## [PROBLEM REQUIREMENTS]
Below is a block of records: output all of them exactly and leave out the pictures.

## [MATERIAL FOR THIS EXERCISE]

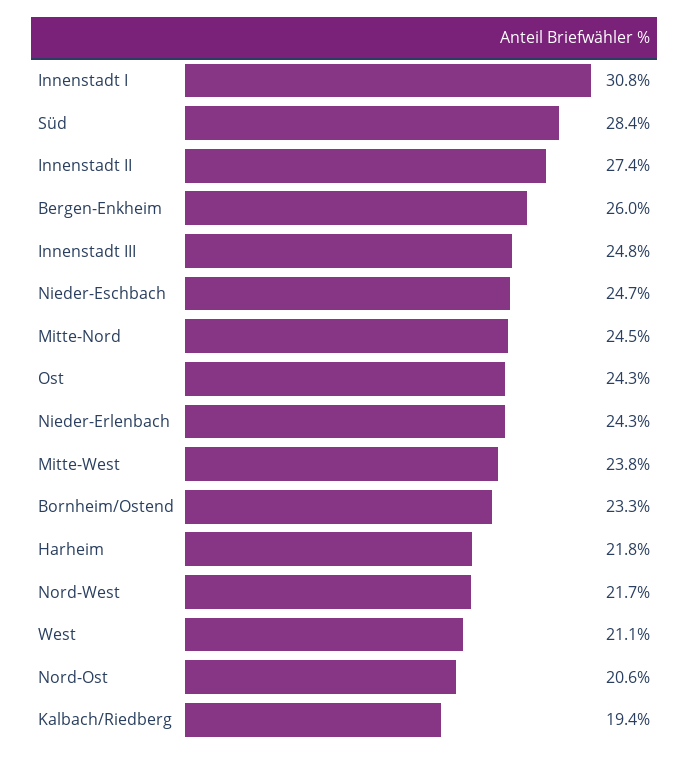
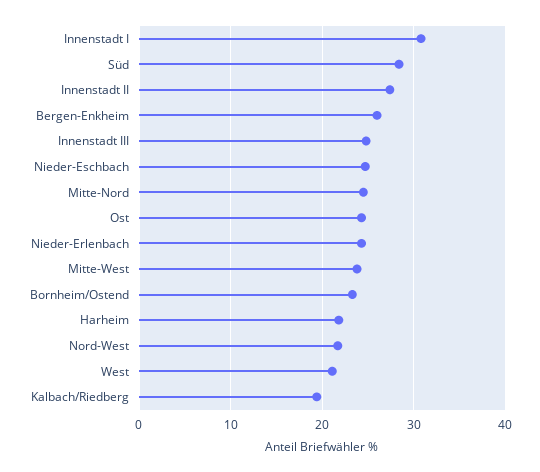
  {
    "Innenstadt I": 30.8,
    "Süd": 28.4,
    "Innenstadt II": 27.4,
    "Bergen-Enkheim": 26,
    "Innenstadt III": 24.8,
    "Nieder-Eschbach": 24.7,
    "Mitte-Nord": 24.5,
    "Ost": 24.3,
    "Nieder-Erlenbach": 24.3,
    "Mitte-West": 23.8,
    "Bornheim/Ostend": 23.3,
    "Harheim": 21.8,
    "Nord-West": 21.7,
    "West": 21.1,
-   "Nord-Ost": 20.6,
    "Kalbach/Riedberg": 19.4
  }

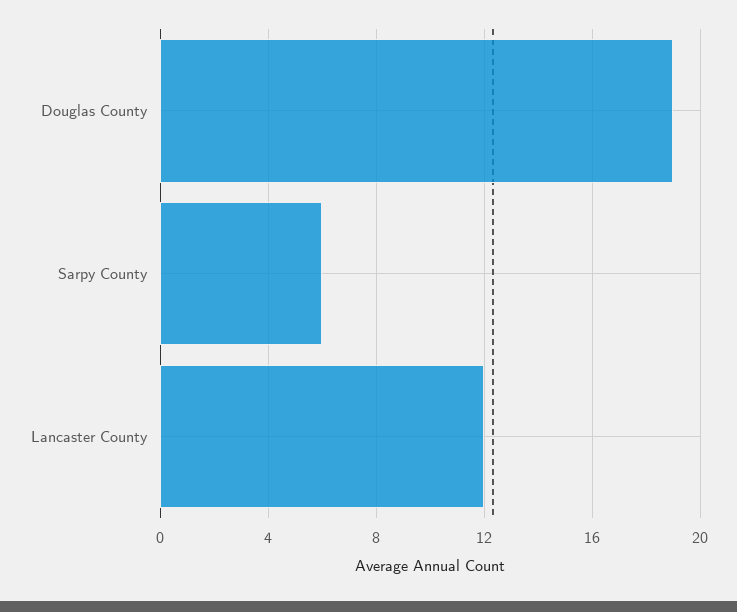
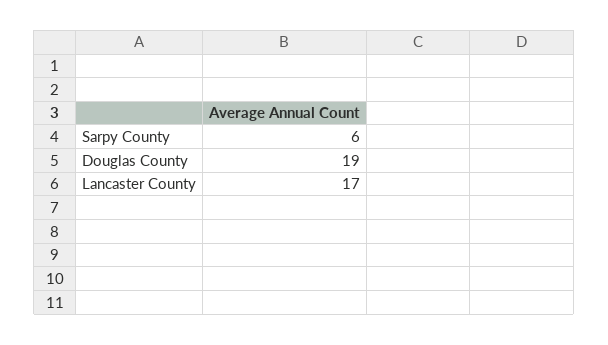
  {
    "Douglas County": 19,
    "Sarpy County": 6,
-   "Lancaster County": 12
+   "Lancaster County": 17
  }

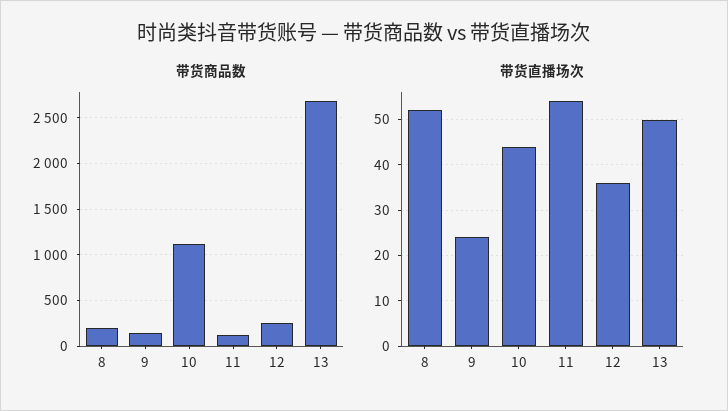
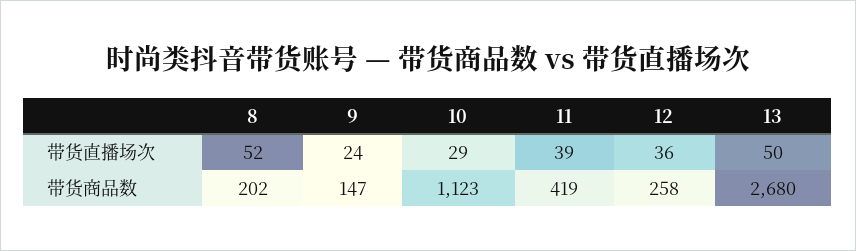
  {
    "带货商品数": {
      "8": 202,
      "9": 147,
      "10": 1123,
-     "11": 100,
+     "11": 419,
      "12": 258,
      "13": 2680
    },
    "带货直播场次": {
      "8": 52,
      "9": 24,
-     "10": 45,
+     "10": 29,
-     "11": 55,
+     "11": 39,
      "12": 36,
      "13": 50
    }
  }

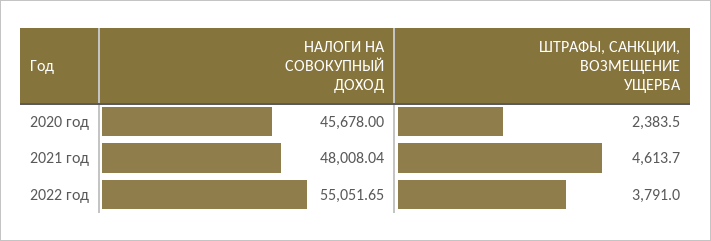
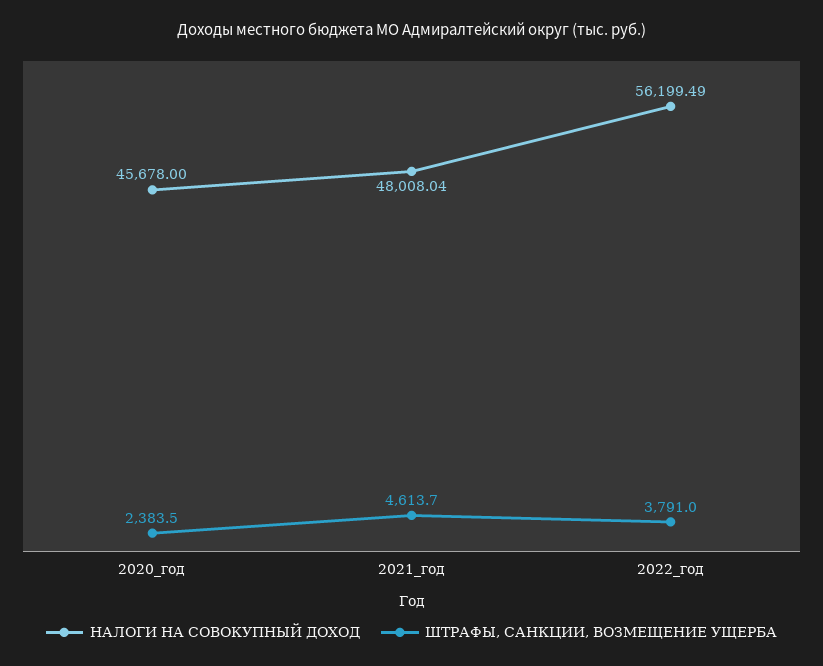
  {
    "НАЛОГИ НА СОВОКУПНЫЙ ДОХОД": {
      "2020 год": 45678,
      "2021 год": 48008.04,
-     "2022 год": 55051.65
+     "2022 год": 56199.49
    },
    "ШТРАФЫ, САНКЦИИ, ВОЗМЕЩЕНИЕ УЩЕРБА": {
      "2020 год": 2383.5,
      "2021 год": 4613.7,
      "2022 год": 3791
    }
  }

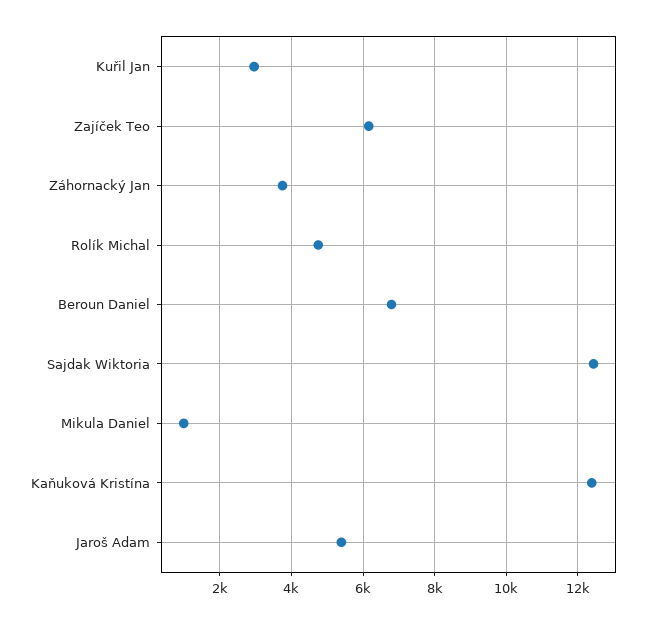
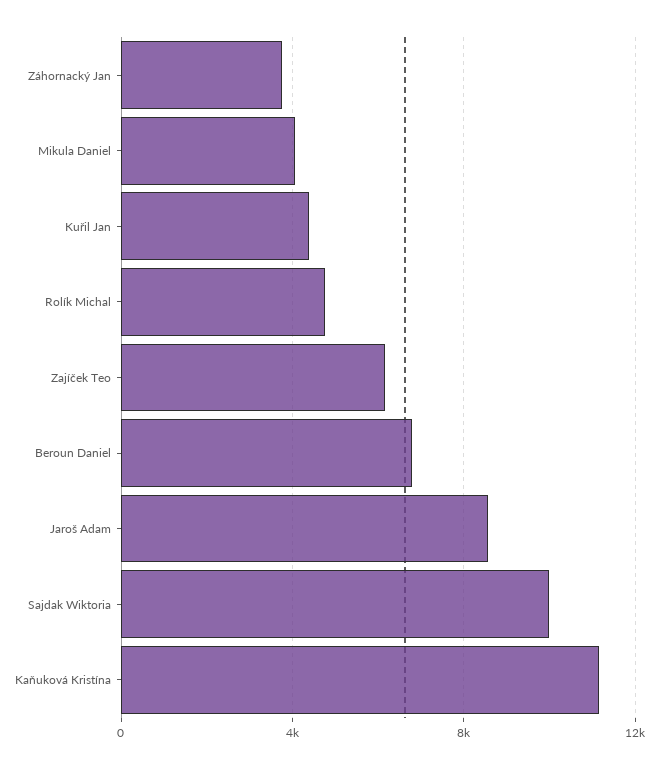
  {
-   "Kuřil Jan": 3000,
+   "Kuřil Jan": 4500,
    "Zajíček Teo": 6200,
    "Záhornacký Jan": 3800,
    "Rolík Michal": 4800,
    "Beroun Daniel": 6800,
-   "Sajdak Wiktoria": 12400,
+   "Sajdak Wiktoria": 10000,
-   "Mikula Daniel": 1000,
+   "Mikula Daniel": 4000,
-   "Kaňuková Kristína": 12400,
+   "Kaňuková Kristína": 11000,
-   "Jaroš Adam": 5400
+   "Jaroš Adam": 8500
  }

## [OUTPUT OF THE EXERCISE]
  {
    "Innenstadt I": 30.8,
    "Süd": 28.4,
    "Innenstadt II": 27.4,
    "Bergen-Enkheim": 26,
    "Innenstadt III": 24.8,
    "Nieder-Eschbach": 24.7,
    "Mitte-Nord": 24.5,
    "Ost": 24.3,
    "Nieder-Erlenbach": 24.3,
    "Mitte-West": 23.8,
    "Bornheim/Ostend": 23.3,
    "Harheim": 21.8,
    "Nord-West": 21.7,
    "West": 21.1,
-   "Nord-Ost": 20.6,
    "Kalbach/Riedberg": 19.4
  }

  {
    "Douglas County": 19,
    "Sarpy County": 6,
-   "Lancaster County": 12
+   "Lancaster County": 17
  }

  {
    "带货商品数": {
      "8": 202,
      "9": 147,
      "10": 1123,
-     "11": 100,
+     "11": 419,
      "12": 258,
      "13": 2680
    },
    "带货直播场次": {
      "8": 52,
      "9": 24,
-     "10": 45,
+     "10": 29,
-     "11": 55,
+     "11": 39,
      "12": 36,
      "13": 50
    }
  }

  {
    "НАЛОГИ НА СОВОКУПНЫЙ ДОХОД": {
      "2020 год": 45678,
      "2021 год": 48008.04,
-     "2022 год": 55051.65
+     "2022 год": 56199.49
    },
    "ШТРАФЫ, САНКЦИИ, ВОЗМЕЩЕНИЕ УЩЕРБА": {
      "2020 год": 2383.5,
      "2021 год": 4613.7,
      "2022 год": 3791
    }
  }

  {
-   "Kuřil Jan": 3000,
+   "Kuřil Jan": 4500,
    "Zajíček Teo": 6200,
    "Záhornacký Jan": 3800,
    "Rolík Michal": 4800,
    "Beroun Daniel": 6800,
-   "Sajdak Wiktoria": 12400,
+   "Sajdak Wiktoria": 10000,
-   "Mikula Daniel": 1000,
+   "Mikula Daniel": 4000,
-   "Kaňuková Kristína": 12400,
+   "Kaňuková Kristína": 11000,
-   "Jaroš Adam": 5400
+   "Jaroš Adam": 8500
  }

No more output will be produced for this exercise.